The baseline imbalance in diabetes prevalence between groups (48% in the ACEi/ARB group versus 27% in the non-ACEi/ARB group, p = 0.005) warrants careful consideration. Diabetes is a well-established independent risk factor for mortality following aortic valve replacement and was the strongest predictor of one-year mortality in our multivariable model (OR 4.93, p = 0.004). Although the adjusted analysis accounted for diabetes, residual confounding by diabetes severity, glycaemic control, and associated comorbidities remains possible. The apparently lower unadjusted mortality associated with ACEi/ARB use in diabetic patients may reflect the known renoprotective and cardioprotective effects of RAAS inhibition in this population, or it may represent confounding by indication, as patients with diabetes and proteinuria are more likely to be prescribed ACEi/ARB therapy.

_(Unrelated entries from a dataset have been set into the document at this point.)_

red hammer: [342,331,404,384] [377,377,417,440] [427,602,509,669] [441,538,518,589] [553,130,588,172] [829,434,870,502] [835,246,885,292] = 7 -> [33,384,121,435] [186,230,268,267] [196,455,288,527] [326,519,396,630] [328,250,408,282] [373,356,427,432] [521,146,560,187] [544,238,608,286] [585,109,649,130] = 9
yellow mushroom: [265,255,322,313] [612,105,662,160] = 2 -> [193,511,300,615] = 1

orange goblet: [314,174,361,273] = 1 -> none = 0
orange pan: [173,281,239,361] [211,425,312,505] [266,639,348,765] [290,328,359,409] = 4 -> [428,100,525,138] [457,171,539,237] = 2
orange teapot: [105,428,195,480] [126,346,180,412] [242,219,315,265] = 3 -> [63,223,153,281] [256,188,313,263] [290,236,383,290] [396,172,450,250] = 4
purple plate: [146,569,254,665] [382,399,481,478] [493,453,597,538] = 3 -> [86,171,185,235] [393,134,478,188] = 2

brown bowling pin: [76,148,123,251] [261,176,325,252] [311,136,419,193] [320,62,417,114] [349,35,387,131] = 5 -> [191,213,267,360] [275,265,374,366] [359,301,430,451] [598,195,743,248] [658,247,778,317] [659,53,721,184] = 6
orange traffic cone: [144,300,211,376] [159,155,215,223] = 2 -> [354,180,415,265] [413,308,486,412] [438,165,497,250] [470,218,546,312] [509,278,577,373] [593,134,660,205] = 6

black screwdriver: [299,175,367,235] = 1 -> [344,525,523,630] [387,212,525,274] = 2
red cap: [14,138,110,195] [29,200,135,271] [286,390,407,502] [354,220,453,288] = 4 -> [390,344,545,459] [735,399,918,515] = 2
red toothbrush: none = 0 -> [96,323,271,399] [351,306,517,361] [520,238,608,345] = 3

Several features of the results merit further reflection. The primary outcome (unadjusted one-year mortality) reached statistical significance (p = 0.030), but the adjusted analysis did not (p = 0.075), and the overall mortality comparison over the full follow-up period was also not statistically significant (p = 0.065). The attenuation of the apparent association at longer follow up may reflect non-proportional hazards, whereby any early difference in mortality diminishes over time as competing causes of death accumulate. Alternatively, the initial unadjusted finding may represent a chance observation in the context of residual confounding, and the true independent effect of preoperative ACEi/ARB use may be smaller than the point estimate suggests—or absent. Given the limited sample size, the number of statistical comparisons performed, and the observational design with residual confounding, the possibility that the unadjusted primary outcome represents a chance finding cannot be excluded.
4.5. Future Directions
Adequately powered, multi-centre prospective studies—ideally randomised controlled trials—are needed to determine whether preoperative RAAS inhibition confers an independent survival benefit following aortic valve replacement. Such studies should incorporate standardised operative risk scoring, detailed medication adherence data, and serial echocardiographic follow up to evaluate myocardial remodelling. Integration of data from national registries with linked prescribing records could provide larger sample sizes and reduce the confounding inherent in single-centre observational designs.